* Start RECORDED DATA *

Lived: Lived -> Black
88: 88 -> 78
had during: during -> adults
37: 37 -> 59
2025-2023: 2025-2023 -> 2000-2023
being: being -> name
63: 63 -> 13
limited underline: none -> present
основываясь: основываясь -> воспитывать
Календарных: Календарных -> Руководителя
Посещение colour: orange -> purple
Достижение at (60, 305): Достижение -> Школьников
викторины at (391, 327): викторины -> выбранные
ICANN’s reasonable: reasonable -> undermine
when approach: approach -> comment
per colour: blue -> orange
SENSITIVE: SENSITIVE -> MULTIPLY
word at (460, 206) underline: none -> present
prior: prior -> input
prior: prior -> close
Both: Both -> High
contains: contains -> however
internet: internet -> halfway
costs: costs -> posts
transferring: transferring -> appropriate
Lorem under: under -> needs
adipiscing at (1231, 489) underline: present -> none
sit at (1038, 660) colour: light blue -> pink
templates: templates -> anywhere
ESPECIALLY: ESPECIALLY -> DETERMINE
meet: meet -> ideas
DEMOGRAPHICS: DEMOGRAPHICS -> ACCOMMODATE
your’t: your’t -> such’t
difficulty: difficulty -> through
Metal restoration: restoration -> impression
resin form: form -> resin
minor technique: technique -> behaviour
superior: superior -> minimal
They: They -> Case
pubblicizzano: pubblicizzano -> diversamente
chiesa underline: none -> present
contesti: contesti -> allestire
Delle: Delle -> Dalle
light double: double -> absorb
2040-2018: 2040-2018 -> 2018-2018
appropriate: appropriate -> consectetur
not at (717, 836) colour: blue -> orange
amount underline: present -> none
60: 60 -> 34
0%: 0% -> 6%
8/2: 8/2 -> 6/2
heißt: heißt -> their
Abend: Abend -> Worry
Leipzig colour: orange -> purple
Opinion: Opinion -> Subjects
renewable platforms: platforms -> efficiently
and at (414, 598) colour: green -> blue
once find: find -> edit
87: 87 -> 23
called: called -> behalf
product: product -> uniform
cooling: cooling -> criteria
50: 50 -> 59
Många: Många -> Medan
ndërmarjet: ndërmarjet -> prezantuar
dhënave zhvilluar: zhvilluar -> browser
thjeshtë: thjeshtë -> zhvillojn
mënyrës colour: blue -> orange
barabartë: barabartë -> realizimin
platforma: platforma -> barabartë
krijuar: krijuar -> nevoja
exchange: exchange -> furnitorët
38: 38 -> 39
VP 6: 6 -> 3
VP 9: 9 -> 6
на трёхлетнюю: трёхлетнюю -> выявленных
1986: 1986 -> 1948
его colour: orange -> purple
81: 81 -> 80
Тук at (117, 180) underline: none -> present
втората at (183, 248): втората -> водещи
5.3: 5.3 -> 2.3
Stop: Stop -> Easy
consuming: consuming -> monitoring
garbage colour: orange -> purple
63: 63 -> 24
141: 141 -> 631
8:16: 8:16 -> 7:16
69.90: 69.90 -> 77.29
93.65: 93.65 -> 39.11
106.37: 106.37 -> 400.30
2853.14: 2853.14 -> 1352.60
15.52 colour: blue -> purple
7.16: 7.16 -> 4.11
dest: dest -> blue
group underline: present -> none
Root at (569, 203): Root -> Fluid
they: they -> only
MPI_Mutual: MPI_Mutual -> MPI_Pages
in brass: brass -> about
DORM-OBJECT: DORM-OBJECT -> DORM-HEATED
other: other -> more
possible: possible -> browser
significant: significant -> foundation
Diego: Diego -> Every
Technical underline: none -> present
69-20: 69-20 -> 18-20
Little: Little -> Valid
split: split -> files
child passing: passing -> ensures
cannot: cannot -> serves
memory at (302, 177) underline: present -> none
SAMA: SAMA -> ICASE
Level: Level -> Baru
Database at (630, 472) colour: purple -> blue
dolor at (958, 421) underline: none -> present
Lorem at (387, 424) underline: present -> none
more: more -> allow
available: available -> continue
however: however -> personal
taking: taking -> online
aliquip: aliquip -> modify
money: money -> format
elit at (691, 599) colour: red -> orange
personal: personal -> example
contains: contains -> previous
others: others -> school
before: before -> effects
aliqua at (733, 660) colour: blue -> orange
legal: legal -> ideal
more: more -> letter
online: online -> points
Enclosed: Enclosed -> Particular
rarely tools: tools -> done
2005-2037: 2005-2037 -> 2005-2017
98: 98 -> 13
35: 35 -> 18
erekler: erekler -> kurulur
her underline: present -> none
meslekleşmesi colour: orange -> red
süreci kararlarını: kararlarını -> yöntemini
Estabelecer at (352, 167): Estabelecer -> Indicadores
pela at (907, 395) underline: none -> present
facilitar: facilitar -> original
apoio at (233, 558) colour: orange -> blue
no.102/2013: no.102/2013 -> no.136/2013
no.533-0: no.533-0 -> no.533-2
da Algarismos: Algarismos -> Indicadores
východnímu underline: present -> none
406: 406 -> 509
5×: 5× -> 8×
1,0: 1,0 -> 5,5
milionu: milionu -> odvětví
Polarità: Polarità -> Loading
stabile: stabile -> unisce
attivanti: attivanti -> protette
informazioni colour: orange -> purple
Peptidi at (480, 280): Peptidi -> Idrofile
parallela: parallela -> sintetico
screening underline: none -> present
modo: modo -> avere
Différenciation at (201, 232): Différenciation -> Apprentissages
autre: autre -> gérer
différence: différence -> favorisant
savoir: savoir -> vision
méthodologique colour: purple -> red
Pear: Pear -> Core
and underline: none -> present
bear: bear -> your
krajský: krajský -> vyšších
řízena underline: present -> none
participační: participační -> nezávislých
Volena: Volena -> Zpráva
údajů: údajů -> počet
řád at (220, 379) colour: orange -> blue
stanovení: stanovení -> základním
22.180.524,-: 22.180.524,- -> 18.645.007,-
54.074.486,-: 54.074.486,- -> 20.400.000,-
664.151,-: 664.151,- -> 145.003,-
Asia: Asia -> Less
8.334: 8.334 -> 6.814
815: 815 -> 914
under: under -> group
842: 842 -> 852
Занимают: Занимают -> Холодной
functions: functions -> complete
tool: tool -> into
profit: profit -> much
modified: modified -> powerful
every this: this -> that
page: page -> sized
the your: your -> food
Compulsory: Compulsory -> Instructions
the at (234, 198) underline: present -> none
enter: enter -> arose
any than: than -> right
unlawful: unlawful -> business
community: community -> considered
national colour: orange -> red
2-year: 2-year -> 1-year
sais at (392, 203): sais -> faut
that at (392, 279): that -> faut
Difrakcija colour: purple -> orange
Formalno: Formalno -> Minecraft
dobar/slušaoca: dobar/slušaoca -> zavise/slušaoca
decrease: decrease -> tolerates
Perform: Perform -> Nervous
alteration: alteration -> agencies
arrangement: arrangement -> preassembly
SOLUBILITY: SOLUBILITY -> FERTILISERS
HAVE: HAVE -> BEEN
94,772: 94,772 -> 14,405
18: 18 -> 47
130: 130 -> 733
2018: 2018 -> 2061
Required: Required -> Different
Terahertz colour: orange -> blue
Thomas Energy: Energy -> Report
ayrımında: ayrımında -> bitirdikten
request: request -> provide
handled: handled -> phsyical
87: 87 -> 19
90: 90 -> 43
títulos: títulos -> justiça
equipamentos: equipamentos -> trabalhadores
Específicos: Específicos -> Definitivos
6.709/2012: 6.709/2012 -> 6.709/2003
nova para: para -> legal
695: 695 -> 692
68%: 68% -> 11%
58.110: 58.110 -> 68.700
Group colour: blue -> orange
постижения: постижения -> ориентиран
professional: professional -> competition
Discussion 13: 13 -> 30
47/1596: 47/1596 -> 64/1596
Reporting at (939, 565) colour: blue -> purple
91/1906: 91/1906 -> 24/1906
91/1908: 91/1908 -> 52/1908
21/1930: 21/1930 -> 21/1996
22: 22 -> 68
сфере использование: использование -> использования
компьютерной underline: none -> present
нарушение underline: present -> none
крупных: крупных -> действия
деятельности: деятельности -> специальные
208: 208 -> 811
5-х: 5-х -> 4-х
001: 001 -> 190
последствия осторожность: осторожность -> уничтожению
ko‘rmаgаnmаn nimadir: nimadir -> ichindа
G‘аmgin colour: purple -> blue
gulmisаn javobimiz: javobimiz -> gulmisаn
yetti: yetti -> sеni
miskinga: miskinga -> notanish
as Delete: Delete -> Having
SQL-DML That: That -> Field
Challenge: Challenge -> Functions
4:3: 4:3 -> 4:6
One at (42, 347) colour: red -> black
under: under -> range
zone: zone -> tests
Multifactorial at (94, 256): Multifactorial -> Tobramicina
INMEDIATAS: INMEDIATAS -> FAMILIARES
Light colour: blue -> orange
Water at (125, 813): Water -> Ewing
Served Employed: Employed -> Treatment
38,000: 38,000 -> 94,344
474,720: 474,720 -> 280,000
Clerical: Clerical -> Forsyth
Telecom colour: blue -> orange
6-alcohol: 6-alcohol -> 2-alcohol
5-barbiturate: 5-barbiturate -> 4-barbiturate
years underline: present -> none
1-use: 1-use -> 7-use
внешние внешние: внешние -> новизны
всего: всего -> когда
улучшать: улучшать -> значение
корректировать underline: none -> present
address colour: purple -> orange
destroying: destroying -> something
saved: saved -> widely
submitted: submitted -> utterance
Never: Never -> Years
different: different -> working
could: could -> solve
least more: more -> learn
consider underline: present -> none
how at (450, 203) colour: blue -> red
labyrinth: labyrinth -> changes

* End RECORDED DATA *

■ **WHAT TO WORK ON**
Write out the listing lines verbatim, starting at the first line of the listing and ending at the line containing "Abend: Abend -> Worry", with both of those lines included.

■ **RESULT OF THE TASK**
Lived: Lived -> Black
88: 88 -> 78
had during: during -> adults
37: 37 -> 59
2025-2023: 2025-2023 -> 2000-2023
being: being -> name
63: 63 -> 13
limited underline: none -> present
основываясь: основываясь -> воспитывать
Календарных: Календарных -> Руководителя
Посещение colour: orange -> purple
Достижение at (60, 305): Достижение -> Школьников
викторины at (391, 327): викторины -> выбранные
ICANN’s reasonable: reasonable -> undermine
when approach: approach -> comment
per colour: blue -> orange
SENSITIVE: SENSITIVE -> MULTIPLY
word at (460, 206) underline: none -> present
prior: prior -> input
prior: prior -> close
Both: Both -> High
contains: contains -> however
internet: internet -> halfway
costs: costs -> posts
transferring: transferring -> appropriate
Lorem under: under -> needs
adipiscing at (1231, 489) underline: present -> none
sit at (1038, 660) colour: light blue -> pink
templates: templates -> anywhere
ESPECIALLY: ESPECIALLY -> DETERMINE
meet: meet -> ideas
DEMOGRAPHICS: DEMOGRAPHICS -> ACCOMMODATE
your’t: your’t -> such’t
difficulty: difficulty -> through
Metal restoration: restoration -> impression
resin form: form -> resin
minor technique: technique -> behaviour
superior: superior -> minimal
They: They -> Case
pubblicizzano: pubblicizzano -> diversamente
chiesa underline: none -> present
contesti: contesti -> allestire
Delle: Delle -> Dalle
light double: double -> absorb
2040-2018: 2040-2018 -> 2018-2018
appropriate: appropriate -> consectetur
not at (717, 836) colour: blue -> orange
amount underline: present -> none
60: 60 -> 34
0%: 0% -> 6%
8/2: 8/2 -> 6/2
heißt: heißt -> their
Abend: Abend -> Worry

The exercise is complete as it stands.